§ YOUR INSTRUCTIONS
Repeat the items below from the line containing "Which series contains the highest Y value?" through the line containing "What is the sum of the values at 5 and 2?", with both of those lines included. Leave out the pictures.

#### RECORDS TO PROCESS ####

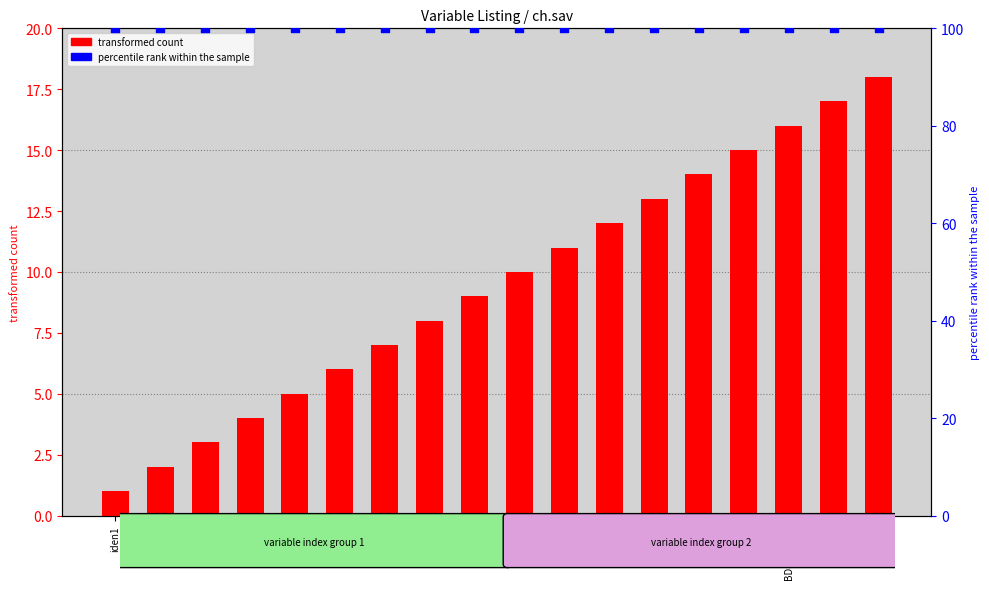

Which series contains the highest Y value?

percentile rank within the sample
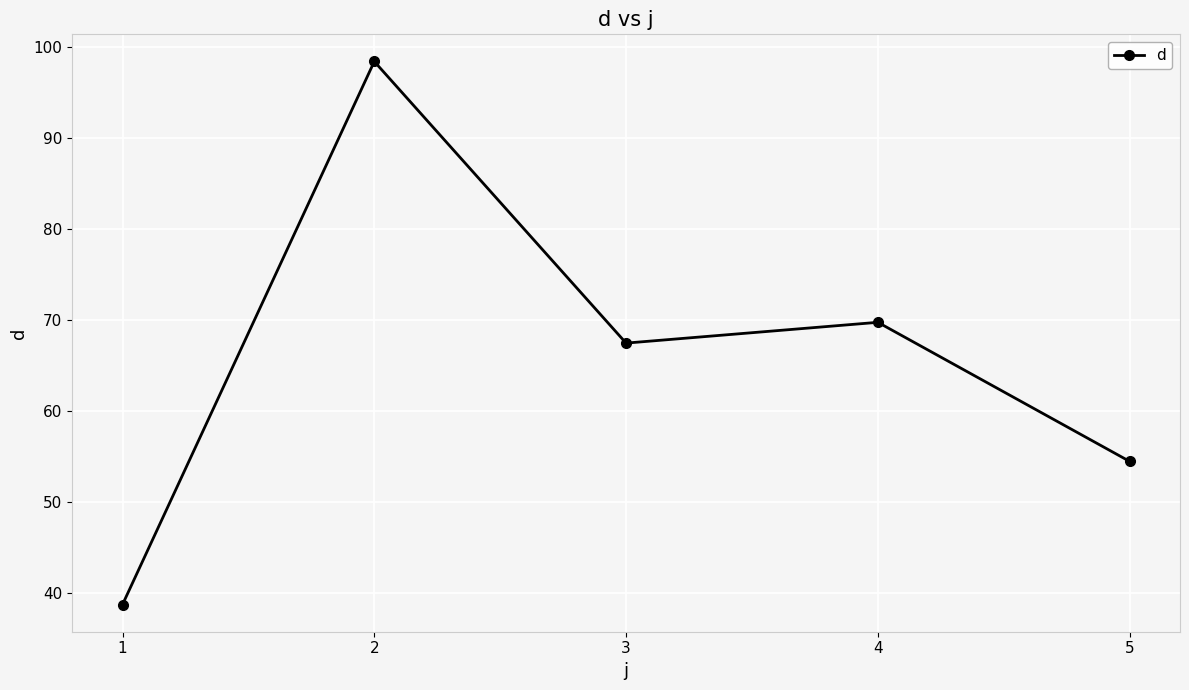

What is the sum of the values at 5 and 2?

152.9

####
#### RECORDS TO PROCESS ####

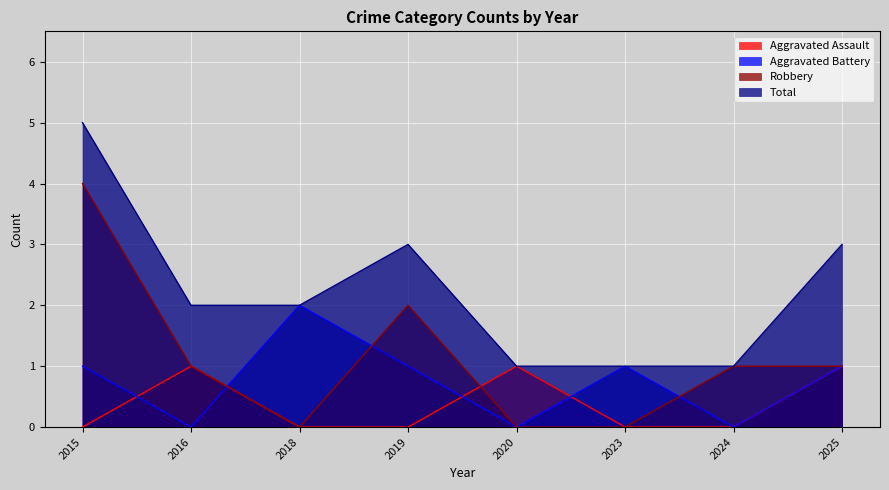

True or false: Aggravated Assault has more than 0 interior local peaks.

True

####

§ EXPECTED ANSWER
Which series contains the highest Y value?

percentile rank within the sample

What is the sum of the values at 5 and 2?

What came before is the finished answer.